I disturbi dell’alimentazione sono patologie complesse i cui sintomi si esprimono su più livelli (psichico, fisico, alimentare), rendendo necessario un approccio diagnostico e terapeutico multidisciplinare (Apa2006 Nice, 2017).

Questo richiede l’attivazione di un team specialistico multiprofessionale che includa psichiatra o neuropsichiatra infantile, psicoterapeuta, medici con competenze nutrizionali (specialistica in scienze dell’alimentazione internista, pediatra endocrinologo) e figure professionali specifiche quali dietisti, educatori tecnici della riabilitazione psichiatrica, fisioterapisti e infermieri in grado di operare secondo un modello integrato, ovvero di “Rete” (P Colamonico 20017).

La “Rete” è probabilmente la metafora più usata per indicare un insieme di unità (professionisti o enti) che operano e lavorano in modo autonomo e interconnesso. Le interconnessioni rappresentano le maglie della Rete, mentre i nodi sono le attività svolte dai singoli.

Ogni singolo nodo si intende le interazioni con gli altri; ogni singolo nodo influenza l’operosità degli altri; e allo stesso tempo, ne viene influenzato.

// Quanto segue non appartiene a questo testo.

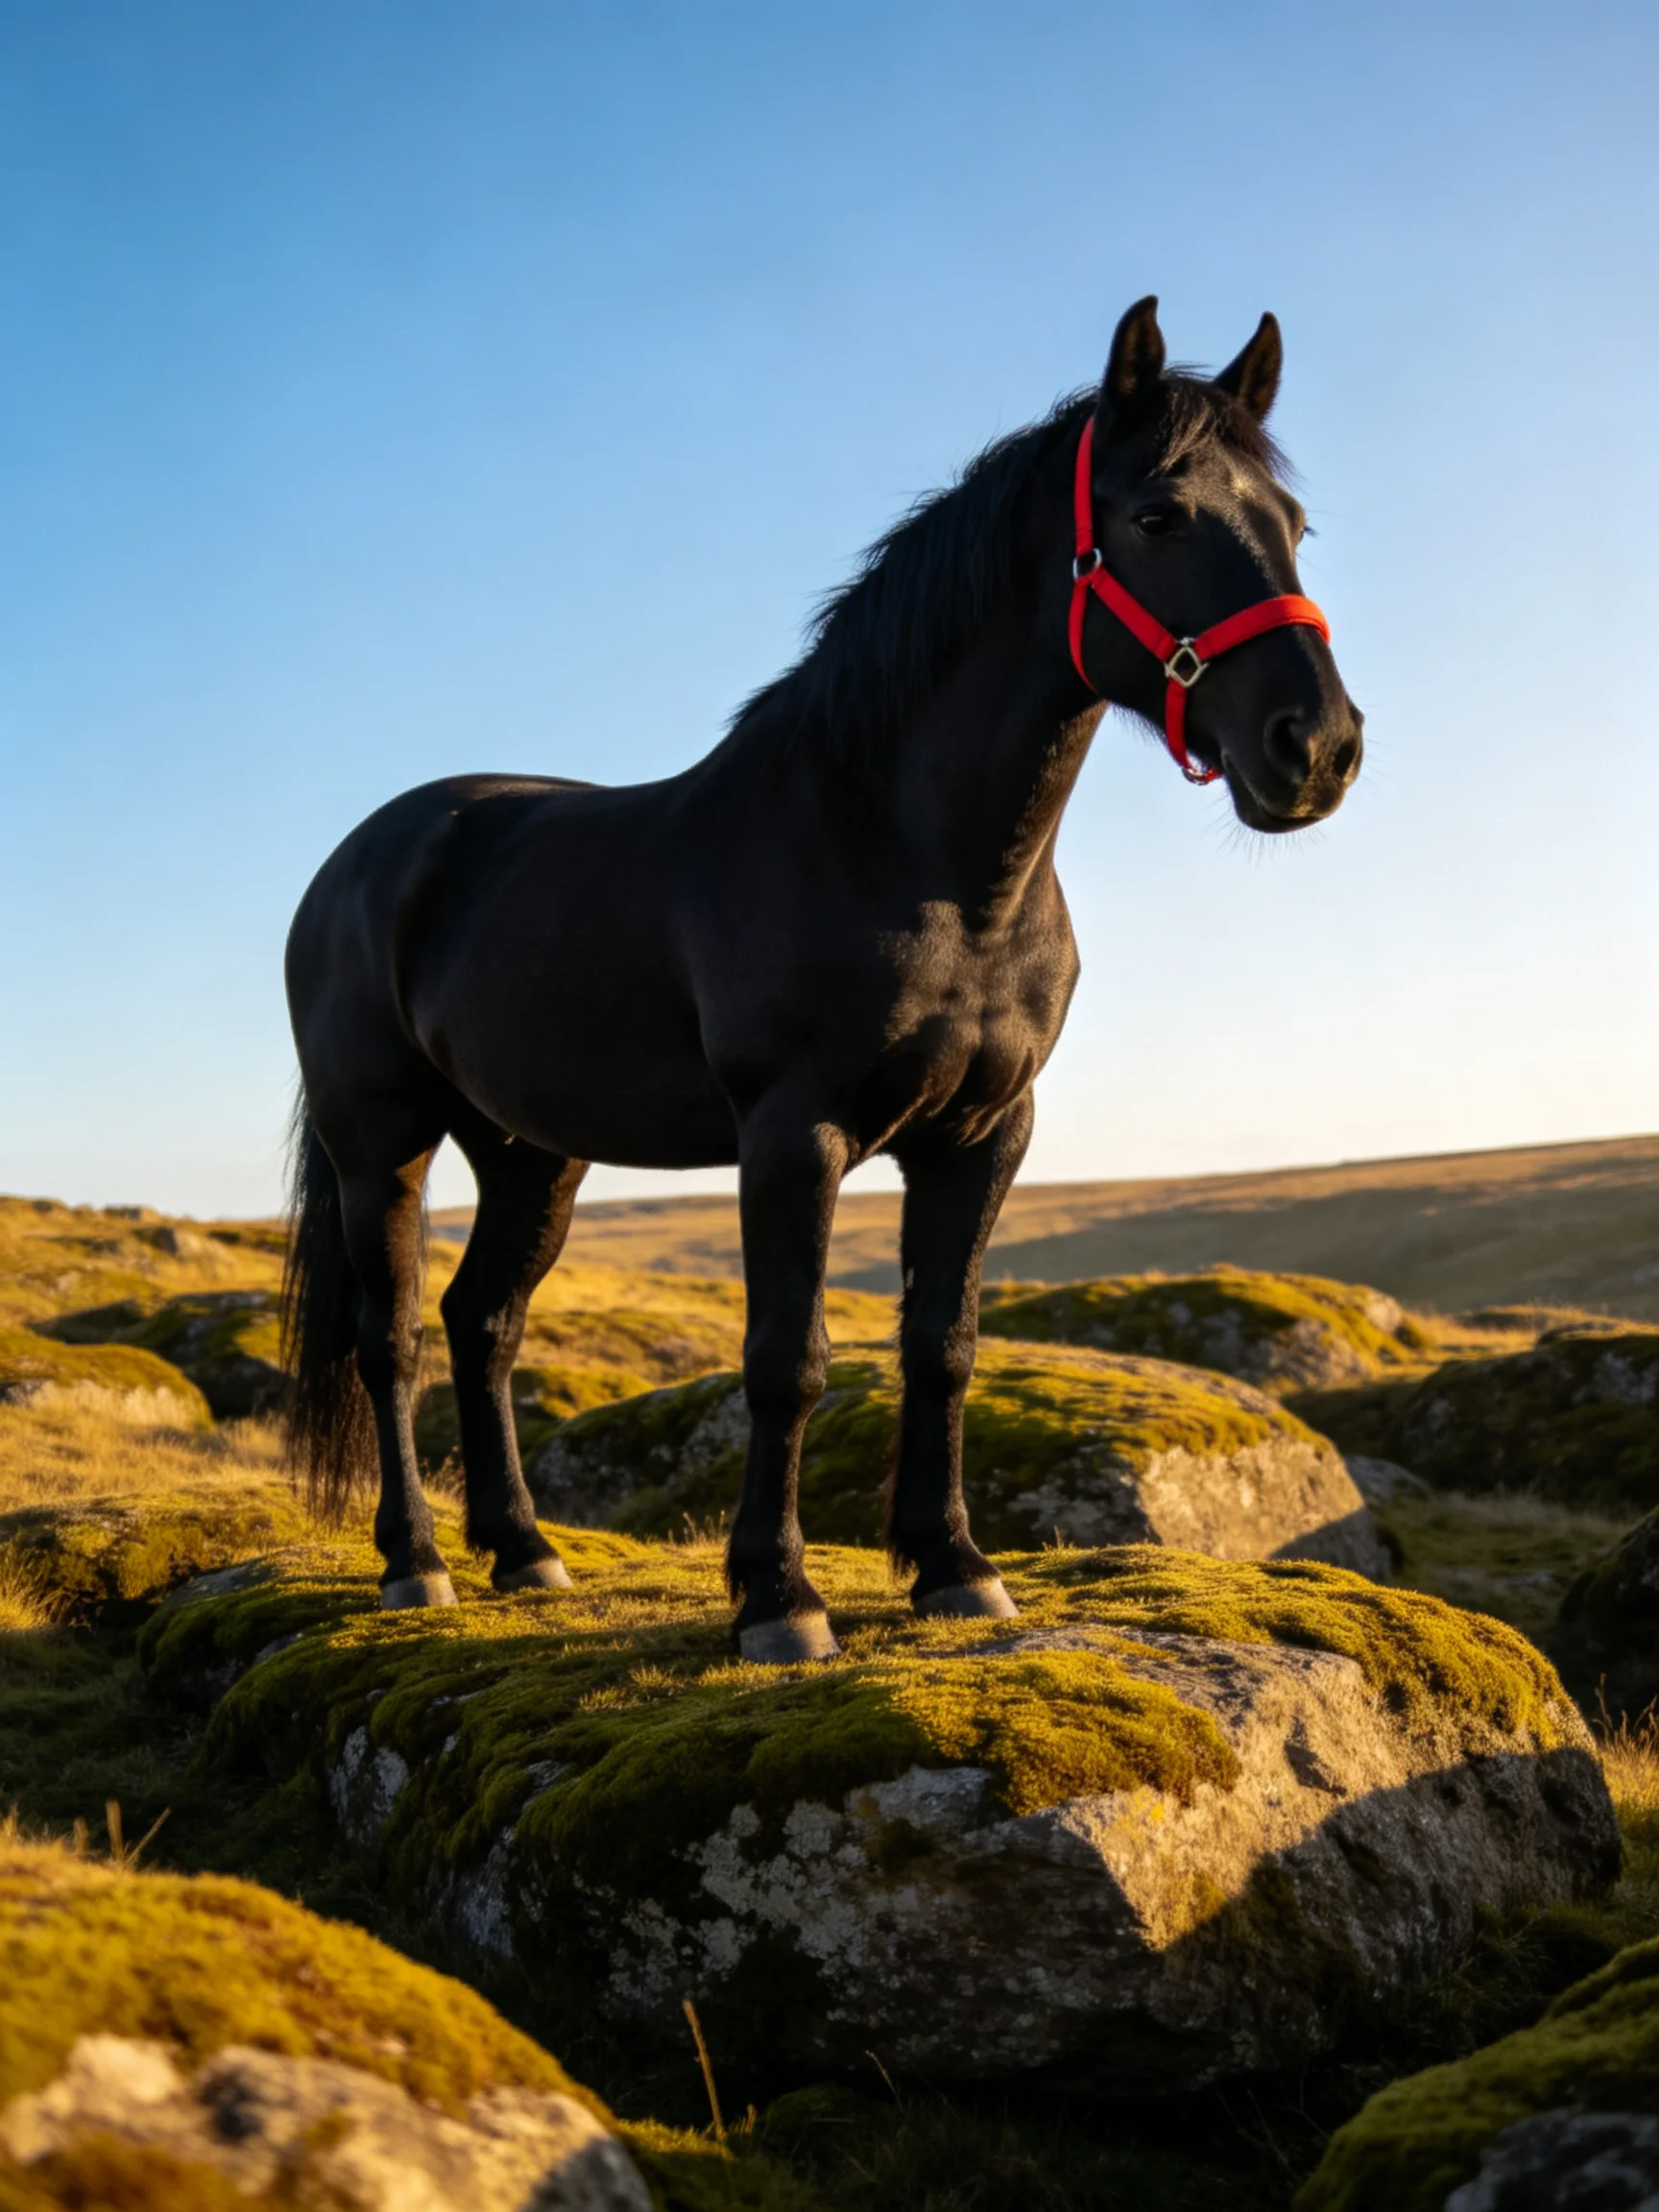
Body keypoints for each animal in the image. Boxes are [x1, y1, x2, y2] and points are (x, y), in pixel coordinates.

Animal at [281, 295, 1363, 1662]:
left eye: (1293, 526)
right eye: (1159, 515)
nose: (1316, 748)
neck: (914, 859)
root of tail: (362, 857)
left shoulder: (984, 1135)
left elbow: (942, 1345)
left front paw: (953, 1567)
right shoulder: (796, 1134)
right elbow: (787, 1358)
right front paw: (779, 1599)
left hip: (532, 1152)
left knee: (486, 1325)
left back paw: (524, 1553)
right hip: (383, 1143)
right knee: (395, 1339)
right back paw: (414, 1564)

L’ autonomia di cui godono i professionisti di ciascuna unità, lungi dall’ indurla a chiudersi in un lavoro in solitudine, è proprio ciò che li incoraggia ad aprirsi ed andare alla ricerca di continui contatti e scambi. Il lavoro di Rete è pertanto, l’insieme degli interventi di connessioni di risorse e strategie tesi a produrre concatenazioni di relazioni significative e finalizzate a migliorare il benessere delle persone e della collettività. (Zilianti, Rovai, 2014). In altre parole, la Rete può essere intesa come un prodotto naturale del vivere sociale che suggerisce all’ operatore strategie funzionali all’ analisi e alla comprensione della realtà, conducendola allo sviluppo di collegamenti e legami tra competenze diverse. La Rete rappresenta quindi un agire partecipato in cui intervengono

  • Disponibilità e capacità di creare nodi più saldi
  • Connessioni e scambi reciproci

Una tale prospettiva di lavoro comune ed “ecologica “porterà auspicabilmente, a interventi più efficaci e risolutivi (Ferrario, 2009). Se dunque il lavoro di Rete consiste nel soddisfare una necessità o nel raggiungere un obiettivo attraverso la creazione di legami e di sinergie tra vari tipi di risorse, è necessario che gli operatori (offerta). È altresì necessario tenere conto del contesto (familiare, sociale e istituzionale) cui l’intervento si svolgerà nonché delle risorse formali e informali disponibili.